JoeDriscoll250
Credit: Found On Internet

You might remember us running a news story about the Rage Sessions a while back – essentially they’re a showcase night put on for subscribers of The Rage, a company set up to bring new and interesting music to punters without all the legwork and hanging around in shitty pubs having to sit through god-awful support acts. Which is how we found ourselves in the Big Chill House up in Kings Cross last week, looking forward to their debut event.

Due to a last minute illness, the billed first act, Little Lost David had to be replaced by Joe DriscollMusic Towers is pleasantly surprised, having stumbled across his ‘Origin Myths’ album last year. Driscoll makes use of live loops of his own beatboxing in order to re-create his album on his own. He’s a one-man-band for the iPod Generation.

This isn’t the Rage Session gig, but it is Joe Driscoll:

 

Showing a Beastie Boys-esque attitude to mixing old skool hip hop with other genres, the autobiographical ‘Origin Myth’ – hell, the entire of his set – reverberates in our brains still. Flipping between his loops, the repetition of his self-sampling gives Driscoll’s songs the power of a sonic steamroller. Sure, we’ve seen this sort of thing before (Rod Thomas is the name that springs to mind) but Driscoll is by far the performer who makes it look the most natural and seemless. And when Driscoll grins as he tells the story of how he used to be “a ten year-old white boy, thinking he’s Jamaican”, I can’t think of anyone do it so amiably either – the man is both as reverent to his influences as he is self-deprecating of his own humble beginnings.

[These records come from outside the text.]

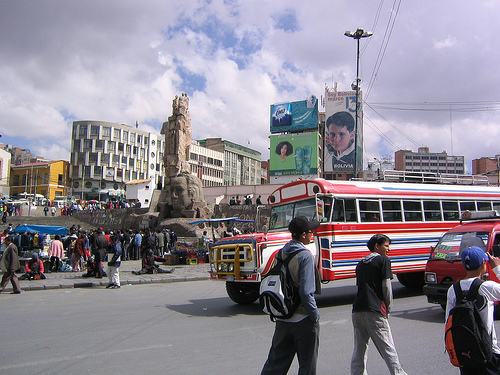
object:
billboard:
[268, 98, 319, 133]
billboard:
[323, 90, 363, 173]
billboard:
[270, 132, 318, 176]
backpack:
[258, 248, 305, 321]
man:
[260, 216, 322, 374]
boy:
[446, 246, 499, 374]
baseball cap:
[461, 246, 490, 268]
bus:
[209, 178, 425, 300]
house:
[11, 159, 69, 201]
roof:
[10, 159, 71, 169]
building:
[69, 120, 166, 207]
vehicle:
[422, 218, 500, 310]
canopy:
[9, 224, 69, 237]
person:
[132, 249, 174, 275]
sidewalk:
[0, 258, 216, 292]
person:
[325, 111, 362, 170]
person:
[274, 141, 293, 161]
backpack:
[443, 278, 491, 368]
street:
[1, 279, 499, 374]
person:
[18, 253, 46, 280]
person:
[92, 229, 108, 278]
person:
[48, 234, 65, 272]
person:
[134, 229, 142, 260]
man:
[1, 235, 21, 294]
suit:
[0, 244, 21, 292]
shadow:
[165, 280, 400, 317]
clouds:
[1, 1, 165, 102]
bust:
[157, 173, 209, 237]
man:
[166, 173, 206, 244]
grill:
[208, 243, 257, 283]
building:
[199, 136, 262, 186]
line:
[0, 315, 355, 373]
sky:
[1, 1, 500, 92]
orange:
[443, 317, 459, 366]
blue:
[204, 20, 239, 47]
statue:
[158, 92, 210, 220]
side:
[257, 181, 500, 280]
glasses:
[305, 228, 314, 234]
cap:
[288, 216, 320, 234]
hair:
[275, 141, 293, 155]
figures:
[172, 93, 190, 115]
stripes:
[9, 183, 70, 190]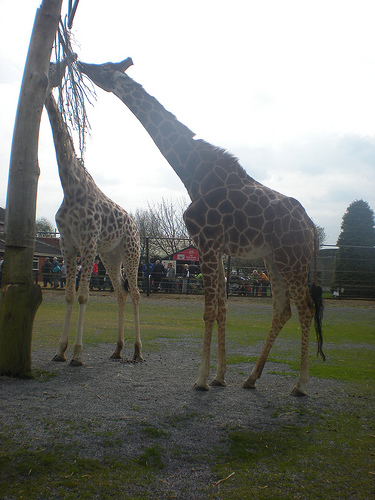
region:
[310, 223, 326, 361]
long tail on giraffe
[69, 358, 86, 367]
hoof on giraffe's body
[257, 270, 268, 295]
person in orange shirt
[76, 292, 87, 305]
knee on giraffe's body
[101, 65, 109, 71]
eye on giraffe's face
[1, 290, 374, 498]
grassy pen with giraffes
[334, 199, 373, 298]
evergreen tree growing from ground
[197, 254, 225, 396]
the giraffes legs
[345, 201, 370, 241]
the bush is tall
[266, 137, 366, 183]
clouds in the sky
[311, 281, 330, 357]
the giraffes tail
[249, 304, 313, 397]
back legs of the giraffe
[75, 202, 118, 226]
brown pattern on the giraffe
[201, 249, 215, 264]
brown spot on giraffe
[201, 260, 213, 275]
brown spot on giraffe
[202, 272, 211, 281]
brown spot on giraffe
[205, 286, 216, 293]
brown spot on giraffe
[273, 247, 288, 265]
brown spot on giraffe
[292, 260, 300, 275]
brown spot on giraffe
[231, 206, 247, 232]
brown spot on giraffe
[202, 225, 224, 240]
brown spot on giraffe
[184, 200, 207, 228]
brown spot on giraffe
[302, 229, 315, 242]
brown spot on giraffe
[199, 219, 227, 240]
Small brown spot on a giraffe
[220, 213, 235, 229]
Small brown spot on a giraffe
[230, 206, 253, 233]
Small brown spot on a giraffe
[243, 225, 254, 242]
Small brown spot on a giraffe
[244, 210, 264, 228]
Small brown spot on a giraffe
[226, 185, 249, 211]
Small brown spot on a giraffe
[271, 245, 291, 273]
Small brown spot on a giraffe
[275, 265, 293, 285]
Small brown spot on a giraffe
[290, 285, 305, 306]
Small brown spot on a giraffe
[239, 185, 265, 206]
Small brown spot on a giraffe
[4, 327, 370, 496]
grey stone gravel in the grass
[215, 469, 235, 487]
a bare twig on the ground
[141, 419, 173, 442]
a patch of green grass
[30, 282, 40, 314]
a knothole outgrowth on a tree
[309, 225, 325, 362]
the long tail of a giraffe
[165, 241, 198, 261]
the triangle facade of a building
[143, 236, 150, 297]
a brown wooden pole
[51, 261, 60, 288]
a woman wearing a blue shirt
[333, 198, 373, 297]
a tall bushy tree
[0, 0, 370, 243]
light of daytime sky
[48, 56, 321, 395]
two giraffes eating from tree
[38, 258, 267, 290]
people behind enclosure fence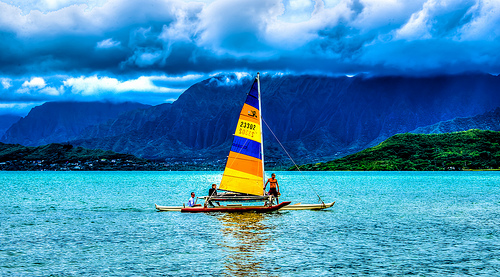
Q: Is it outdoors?
A: Yes, it is outdoors.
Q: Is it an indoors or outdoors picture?
A: It is outdoors.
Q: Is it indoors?
A: No, it is outdoors.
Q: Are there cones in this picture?
A: No, there are no cones.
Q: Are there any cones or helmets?
A: No, there are no cones or helmets.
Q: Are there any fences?
A: No, there are no fences.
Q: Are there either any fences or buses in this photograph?
A: No, there are no fences or buses.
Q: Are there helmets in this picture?
A: No, there are no helmets.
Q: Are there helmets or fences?
A: No, there are no helmets or fences.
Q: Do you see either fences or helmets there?
A: No, there are no helmets or fences.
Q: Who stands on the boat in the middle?
A: The man stands on the boat.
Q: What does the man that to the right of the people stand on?
A: The man stands on the boat.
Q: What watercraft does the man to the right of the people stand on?
A: The man stands on the boat.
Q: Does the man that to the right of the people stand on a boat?
A: Yes, the man stands on a boat.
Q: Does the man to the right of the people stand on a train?
A: No, the man stands on a boat.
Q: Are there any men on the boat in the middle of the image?
A: Yes, there is a man on the boat.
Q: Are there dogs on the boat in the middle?
A: No, there is a man on the boat.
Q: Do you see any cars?
A: No, there are no cars.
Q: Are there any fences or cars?
A: No, there are no cars or fences.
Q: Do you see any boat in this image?
A: Yes, there is a boat.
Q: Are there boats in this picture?
A: Yes, there is a boat.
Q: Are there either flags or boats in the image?
A: Yes, there is a boat.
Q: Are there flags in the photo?
A: No, there are no flags.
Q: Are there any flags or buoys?
A: No, there are no flags or buoys.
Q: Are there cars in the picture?
A: No, there are no cars.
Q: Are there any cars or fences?
A: No, there are no cars or fences.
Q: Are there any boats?
A: Yes, there is a boat.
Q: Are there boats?
A: Yes, there is a boat.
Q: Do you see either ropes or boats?
A: Yes, there is a boat.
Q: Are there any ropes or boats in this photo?
A: Yes, there is a boat.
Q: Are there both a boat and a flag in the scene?
A: No, there is a boat but no flags.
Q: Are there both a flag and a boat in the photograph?
A: No, there is a boat but no flags.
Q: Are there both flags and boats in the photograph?
A: No, there is a boat but no flags.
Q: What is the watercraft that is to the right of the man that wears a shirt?
A: The watercraft is a boat.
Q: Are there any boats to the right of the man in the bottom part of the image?
A: Yes, there is a boat to the right of the man.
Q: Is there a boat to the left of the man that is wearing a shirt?
A: No, the boat is to the right of the man.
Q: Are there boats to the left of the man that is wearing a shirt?
A: No, the boat is to the right of the man.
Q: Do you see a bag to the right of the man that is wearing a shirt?
A: No, there is a boat to the right of the man.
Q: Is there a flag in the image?
A: No, there are no flags.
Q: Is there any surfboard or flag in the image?
A: No, there are no flags or surfboards.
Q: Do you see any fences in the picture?
A: No, there are no fences.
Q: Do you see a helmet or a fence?
A: No, there are no fences or helmets.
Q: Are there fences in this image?
A: No, there are no fences.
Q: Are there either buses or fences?
A: No, there are no fences or buses.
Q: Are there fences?
A: No, there are no fences.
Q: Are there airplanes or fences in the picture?
A: No, there are no fences or airplanes.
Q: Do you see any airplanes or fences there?
A: No, there are no fences or airplanes.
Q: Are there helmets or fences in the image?
A: No, there are no fences or helmets.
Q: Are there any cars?
A: No, there are no cars.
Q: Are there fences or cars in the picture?
A: No, there are no cars or fences.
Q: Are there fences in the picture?
A: No, there are no fences.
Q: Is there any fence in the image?
A: No, there are no fences.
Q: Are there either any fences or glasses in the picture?
A: No, there are no fences or glasses.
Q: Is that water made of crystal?
A: Yes, the water is made of crystal.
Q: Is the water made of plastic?
A: No, the water is made of crystal.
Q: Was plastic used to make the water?
A: No, the water is made of crystal.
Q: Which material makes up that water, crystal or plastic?
A: The water is made of crystal.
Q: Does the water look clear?
A: Yes, the water is clear.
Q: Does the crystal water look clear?
A: Yes, the water is clear.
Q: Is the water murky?
A: No, the water is clear.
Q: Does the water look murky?
A: No, the water is clear.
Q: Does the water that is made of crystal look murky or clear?
A: The water is clear.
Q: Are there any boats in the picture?
A: Yes, there is a boat.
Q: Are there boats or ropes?
A: Yes, there is a boat.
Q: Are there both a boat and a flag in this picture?
A: No, there is a boat but no flags.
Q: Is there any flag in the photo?
A: No, there are no flags.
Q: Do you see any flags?
A: No, there are no flags.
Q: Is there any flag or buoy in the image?
A: No, there are no flags or buoys.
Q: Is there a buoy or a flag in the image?
A: No, there are no flags or buoys.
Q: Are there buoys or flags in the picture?
A: No, there are no flags or buoys.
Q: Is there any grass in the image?
A: Yes, there is grass.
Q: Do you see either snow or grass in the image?
A: Yes, there is grass.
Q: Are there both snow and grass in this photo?
A: No, there is grass but no snow.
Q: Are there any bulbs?
A: No, there are no bulbs.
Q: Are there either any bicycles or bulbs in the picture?
A: No, there are no bulbs or bicycles.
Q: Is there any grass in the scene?
A: Yes, there is grass.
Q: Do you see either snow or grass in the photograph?
A: Yes, there is grass.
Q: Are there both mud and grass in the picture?
A: No, there is grass but no mud.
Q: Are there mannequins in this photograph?
A: No, there are no mannequins.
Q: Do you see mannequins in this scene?
A: No, there are no mannequins.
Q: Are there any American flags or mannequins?
A: No, there are no mannequins or American flags.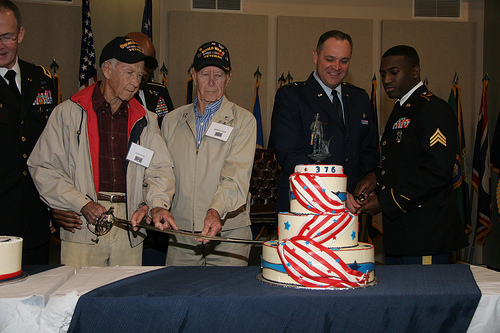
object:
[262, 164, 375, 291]
cake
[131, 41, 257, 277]
man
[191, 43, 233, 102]
head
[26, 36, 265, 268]
men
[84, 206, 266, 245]
sword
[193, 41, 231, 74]
cap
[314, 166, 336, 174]
number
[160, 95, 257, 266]
uniform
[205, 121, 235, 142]
badge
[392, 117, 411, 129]
medals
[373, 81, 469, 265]
uniform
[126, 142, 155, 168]
tag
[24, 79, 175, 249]
jacket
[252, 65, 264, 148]
pole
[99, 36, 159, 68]
hat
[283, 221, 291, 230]
star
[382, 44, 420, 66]
hair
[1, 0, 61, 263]
man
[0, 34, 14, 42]
glasses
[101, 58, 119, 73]
hair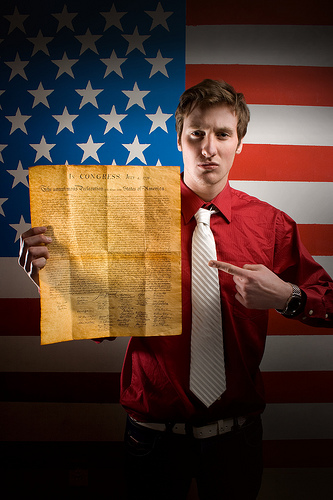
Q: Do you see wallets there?
A: No, there are no wallets.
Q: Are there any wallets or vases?
A: No, there are no wallets or vases.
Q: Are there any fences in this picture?
A: No, there are no fences.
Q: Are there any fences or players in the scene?
A: No, there are no fences or players.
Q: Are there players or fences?
A: No, there are no fences or players.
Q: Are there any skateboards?
A: No, there are no skateboards.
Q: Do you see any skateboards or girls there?
A: No, there are no skateboards or girls.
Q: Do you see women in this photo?
A: No, there are no women.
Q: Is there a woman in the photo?
A: No, there are no women.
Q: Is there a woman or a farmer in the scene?
A: No, there are no women or farmers.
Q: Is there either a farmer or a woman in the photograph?
A: No, there are no women or farmers.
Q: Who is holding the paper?
A: The man is holding the paper.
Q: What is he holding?
A: The man is holding the paper.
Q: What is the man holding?
A: The man is holding the paper.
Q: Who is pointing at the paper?
A: The man is pointing at the paper.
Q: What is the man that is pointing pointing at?
A: The man is pointing at the paper.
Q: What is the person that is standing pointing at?
A: The man is pointing at the paper.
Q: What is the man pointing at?
A: The man is pointing at the paper.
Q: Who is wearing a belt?
A: The man is wearing a belt.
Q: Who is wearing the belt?
A: The man is wearing a belt.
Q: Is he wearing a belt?
A: Yes, the man is wearing a belt.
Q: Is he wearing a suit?
A: No, the man is wearing a belt.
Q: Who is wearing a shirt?
A: The man is wearing a shirt.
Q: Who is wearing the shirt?
A: The man is wearing a shirt.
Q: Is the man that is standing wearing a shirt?
A: Yes, the man is wearing a shirt.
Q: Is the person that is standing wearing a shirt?
A: Yes, the man is wearing a shirt.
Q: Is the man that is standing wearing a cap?
A: No, the man is wearing a shirt.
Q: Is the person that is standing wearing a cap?
A: No, the man is wearing a shirt.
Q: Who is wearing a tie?
A: The man is wearing a tie.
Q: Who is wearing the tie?
A: The man is wearing a tie.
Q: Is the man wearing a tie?
A: Yes, the man is wearing a tie.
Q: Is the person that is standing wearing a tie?
A: Yes, the man is wearing a tie.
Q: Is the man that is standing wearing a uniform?
A: No, the man is wearing a tie.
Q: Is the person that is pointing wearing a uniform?
A: No, the man is wearing a tie.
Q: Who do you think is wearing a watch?
A: The man is wearing a watch.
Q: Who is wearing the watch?
A: The man is wearing a watch.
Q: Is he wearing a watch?
A: Yes, the man is wearing a watch.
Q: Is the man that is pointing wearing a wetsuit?
A: No, the man is wearing a watch.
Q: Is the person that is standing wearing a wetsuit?
A: No, the man is wearing a watch.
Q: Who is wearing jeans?
A: The man is wearing jeans.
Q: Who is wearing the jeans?
A: The man is wearing jeans.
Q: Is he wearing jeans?
A: Yes, the man is wearing jeans.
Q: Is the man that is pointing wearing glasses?
A: No, the man is wearing jeans.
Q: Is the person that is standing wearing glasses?
A: No, the man is wearing jeans.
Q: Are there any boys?
A: No, there are no boys.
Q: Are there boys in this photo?
A: No, there are no boys.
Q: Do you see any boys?
A: No, there are no boys.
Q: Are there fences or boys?
A: No, there are no boys or fences.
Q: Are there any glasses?
A: No, there are no glasses.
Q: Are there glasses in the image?
A: No, there are no glasses.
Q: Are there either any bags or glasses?
A: No, there are no glasses or bags.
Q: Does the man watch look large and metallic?
A: Yes, the watch is large and metallic.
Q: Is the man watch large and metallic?
A: Yes, the watch is large and metallic.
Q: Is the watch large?
A: Yes, the watch is large.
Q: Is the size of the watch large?
A: Yes, the watch is large.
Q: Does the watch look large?
A: Yes, the watch is large.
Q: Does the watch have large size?
A: Yes, the watch is large.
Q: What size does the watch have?
A: The watch has large size.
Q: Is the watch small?
A: No, the watch is large.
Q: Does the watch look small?
A: No, the watch is large.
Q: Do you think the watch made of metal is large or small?
A: The watch is large.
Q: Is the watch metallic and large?
A: Yes, the watch is metallic and large.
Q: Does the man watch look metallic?
A: Yes, the watch is metallic.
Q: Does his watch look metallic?
A: Yes, the watch is metallic.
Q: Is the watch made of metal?
A: Yes, the watch is made of metal.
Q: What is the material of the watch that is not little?
A: The watch is made of metal.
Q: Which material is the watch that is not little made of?
A: The watch is made of metal.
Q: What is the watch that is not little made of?
A: The watch is made of metal.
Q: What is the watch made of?
A: The watch is made of metal.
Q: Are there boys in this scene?
A: No, there are no boys.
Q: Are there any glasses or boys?
A: No, there are no boys or glasses.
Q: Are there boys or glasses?
A: No, there are no boys or glasses.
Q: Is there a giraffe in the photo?
A: No, there are no giraffes.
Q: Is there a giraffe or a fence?
A: No, there are no giraffes or fences.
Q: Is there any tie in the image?
A: Yes, there is a tie.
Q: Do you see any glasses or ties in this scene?
A: Yes, there is a tie.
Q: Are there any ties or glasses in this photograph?
A: Yes, there is a tie.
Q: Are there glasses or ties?
A: Yes, there is a tie.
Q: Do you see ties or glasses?
A: Yes, there is a tie.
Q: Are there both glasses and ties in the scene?
A: No, there is a tie but no glasses.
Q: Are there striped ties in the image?
A: Yes, there is a striped tie.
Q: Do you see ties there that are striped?
A: Yes, there is a tie that is striped.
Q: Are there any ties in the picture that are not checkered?
A: Yes, there is a striped tie.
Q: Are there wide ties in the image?
A: Yes, there is a wide tie.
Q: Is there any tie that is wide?
A: Yes, there is a tie that is wide.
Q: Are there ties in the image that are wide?
A: Yes, there is a tie that is wide.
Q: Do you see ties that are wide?
A: Yes, there is a tie that is wide.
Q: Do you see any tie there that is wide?
A: Yes, there is a tie that is wide.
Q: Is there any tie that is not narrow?
A: Yes, there is a wide tie.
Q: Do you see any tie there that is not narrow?
A: Yes, there is a wide tie.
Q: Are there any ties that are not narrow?
A: Yes, there is a wide tie.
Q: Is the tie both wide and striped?
A: Yes, the tie is wide and striped.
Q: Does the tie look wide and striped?
A: Yes, the tie is wide and striped.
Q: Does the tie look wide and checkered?
A: No, the tie is wide but striped.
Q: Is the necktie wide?
A: Yes, the necktie is wide.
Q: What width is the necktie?
A: The necktie is wide.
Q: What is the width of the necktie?
A: The necktie is wide.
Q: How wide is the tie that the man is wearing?
A: The necktie is wide.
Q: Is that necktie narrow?
A: No, the necktie is wide.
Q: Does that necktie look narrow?
A: No, the necktie is wide.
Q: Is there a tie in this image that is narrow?
A: No, there is a tie but it is wide.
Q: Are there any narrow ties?
A: No, there is a tie but it is wide.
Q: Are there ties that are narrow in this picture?
A: No, there is a tie but it is wide.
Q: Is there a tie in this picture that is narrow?
A: No, there is a tie but it is wide.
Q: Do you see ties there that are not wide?
A: No, there is a tie but it is wide.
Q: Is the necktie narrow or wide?
A: The necktie is wide.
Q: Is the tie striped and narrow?
A: No, the tie is striped but wide.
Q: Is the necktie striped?
A: Yes, the necktie is striped.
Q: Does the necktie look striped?
A: Yes, the necktie is striped.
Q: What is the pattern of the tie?
A: The necktie is striped.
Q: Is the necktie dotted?
A: No, the necktie is striped.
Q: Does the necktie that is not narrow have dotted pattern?
A: No, the tie is striped.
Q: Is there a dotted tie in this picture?
A: No, there is a tie but it is striped.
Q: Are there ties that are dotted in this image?
A: No, there is a tie but it is striped.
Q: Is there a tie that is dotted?
A: No, there is a tie but it is striped.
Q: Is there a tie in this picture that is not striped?
A: No, there is a tie but it is striped.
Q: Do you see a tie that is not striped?
A: No, there is a tie but it is striped.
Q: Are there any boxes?
A: No, there are no boxes.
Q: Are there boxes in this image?
A: No, there are no boxes.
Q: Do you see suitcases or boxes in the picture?
A: No, there are no boxes or suitcases.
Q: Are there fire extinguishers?
A: No, there are no fire extinguishers.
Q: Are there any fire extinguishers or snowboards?
A: No, there are no fire extinguishers or snowboards.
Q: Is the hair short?
A: Yes, the hair is short.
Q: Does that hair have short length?
A: Yes, the hair is short.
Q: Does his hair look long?
A: No, the hair is short.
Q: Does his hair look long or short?
A: The hair is short.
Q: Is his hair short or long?
A: The hair is short.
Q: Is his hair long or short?
A: The hair is short.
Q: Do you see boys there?
A: No, there are no boys.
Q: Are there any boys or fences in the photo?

After that, it all falls a bit flat for the top-billed Christopher D Ashley. Upstaged by the stand-in guy? Most of the attendees are deep under the influence of the free bar by this stage, and even a currently-teetotal Music Towers is finding it hard to muster an enthusiasm for his bleeps and beats.

In part this is because after the performance of Joe Driscoll, two guys standing static behind a laptop and a keyboard just seems a bit….lifeless. Christopher D Ashley and his cohort put on a more than competent performance, but it’s music that doesn’t necessarily reward public performance in a bar. It should be played from a dark corner of a club, where smoke and gloom hide its creators. If this could be transplanted into an environment where the audience had no choice but to engage with the music on its terms, rather than theirs, then Music Towers suspects they’d be paying a lot more attention.